Hal tersebut juga dirasakan Nelayan Batang, seperti yang disampaikan Usman yang merupakan nelayan Roban, dia menyampaikan, jika pembangunan itu merusak, seperti pembangunan PLTU Batang yang memberikan dampak kerusakan laut, dan pembangunan itu tiba-tiba saja ada, kita nelayan tidak tahu menahu. Sedangkan Salim, Nelayan dari Morodemak juga menyoroti mengenai lingkungan yaitu tentang alat tangkap, yaitu:

“Tolonglah, komitmen untuk menggunakan alat tangkap yang ramah lingkungan itu diperjelas, karena dampaknya sangat mengerikan untuk masa depan anak cucu kami.” Jelas Salim

Marzuki, nelayan dari tambakrejo Semarang juga menyampaikan, ada sebuah upaya mengkotak-kotakkan laut, padahal seharusnya tidak bisa. Misal dilihat di peta, Semarang sepertinya tidak ada alokasi untuk nelayan, semua sudah untuk pelabuhan.
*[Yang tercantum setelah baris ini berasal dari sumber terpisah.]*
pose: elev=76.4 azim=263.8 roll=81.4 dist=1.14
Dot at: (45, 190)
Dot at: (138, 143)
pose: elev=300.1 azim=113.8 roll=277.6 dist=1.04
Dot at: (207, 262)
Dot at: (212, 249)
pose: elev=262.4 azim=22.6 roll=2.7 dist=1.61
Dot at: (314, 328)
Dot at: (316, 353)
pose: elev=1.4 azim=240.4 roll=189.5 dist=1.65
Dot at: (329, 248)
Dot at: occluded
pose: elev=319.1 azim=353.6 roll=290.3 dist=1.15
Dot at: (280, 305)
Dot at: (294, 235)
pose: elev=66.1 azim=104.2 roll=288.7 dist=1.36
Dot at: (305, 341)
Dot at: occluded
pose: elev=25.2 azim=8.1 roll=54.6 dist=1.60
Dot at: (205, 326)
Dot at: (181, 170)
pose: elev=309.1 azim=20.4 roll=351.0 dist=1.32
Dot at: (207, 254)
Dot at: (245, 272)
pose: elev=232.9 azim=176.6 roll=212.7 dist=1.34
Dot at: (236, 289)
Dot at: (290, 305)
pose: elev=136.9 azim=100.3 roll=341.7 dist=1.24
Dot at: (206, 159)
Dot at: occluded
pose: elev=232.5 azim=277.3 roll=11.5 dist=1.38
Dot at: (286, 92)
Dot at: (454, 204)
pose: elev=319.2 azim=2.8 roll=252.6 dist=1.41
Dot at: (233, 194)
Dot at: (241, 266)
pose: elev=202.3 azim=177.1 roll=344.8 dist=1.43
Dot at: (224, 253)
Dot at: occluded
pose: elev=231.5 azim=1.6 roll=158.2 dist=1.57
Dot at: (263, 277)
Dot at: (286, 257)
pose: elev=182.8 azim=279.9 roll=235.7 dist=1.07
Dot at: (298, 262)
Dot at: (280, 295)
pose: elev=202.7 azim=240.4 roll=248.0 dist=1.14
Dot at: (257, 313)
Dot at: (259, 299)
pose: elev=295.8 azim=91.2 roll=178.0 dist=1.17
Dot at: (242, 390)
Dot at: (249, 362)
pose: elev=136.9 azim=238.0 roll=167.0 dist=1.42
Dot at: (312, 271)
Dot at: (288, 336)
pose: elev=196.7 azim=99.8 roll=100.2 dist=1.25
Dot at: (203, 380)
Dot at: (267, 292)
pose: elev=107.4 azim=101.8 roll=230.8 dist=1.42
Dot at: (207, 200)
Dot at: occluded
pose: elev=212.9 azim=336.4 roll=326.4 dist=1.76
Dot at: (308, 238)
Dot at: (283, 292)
Nico Wauran menambahkan, bahwasanya UU Perlindungan dan pemberdayaan nelayan sejak 2016 hingga saat ini belum dirasakan kehadirannya, pengakuan nelayan perempuan dalam mengolah sumber daya perikanan juga belum konkrit.

Refleksi dan arah pengaturan wilayah pesisir dan laut kedepan ternyata tidak memperlihatkan usaha perlindungan dan justru berusaha mengurangi hak masyarakat nelayan kecil dan masyarakat pesisir. Perencanaan wilayah pesisir dan laut Jawa Tengah justru didominasi dengan alokasi ruang untuk pembangunan yang berpotensi memberi dampak buruk, menjauhkan bahkan mengusir nelayan dan masyarakat pesisir dari pesisir dan laut mereka. Kembalikan kedaulatan kami.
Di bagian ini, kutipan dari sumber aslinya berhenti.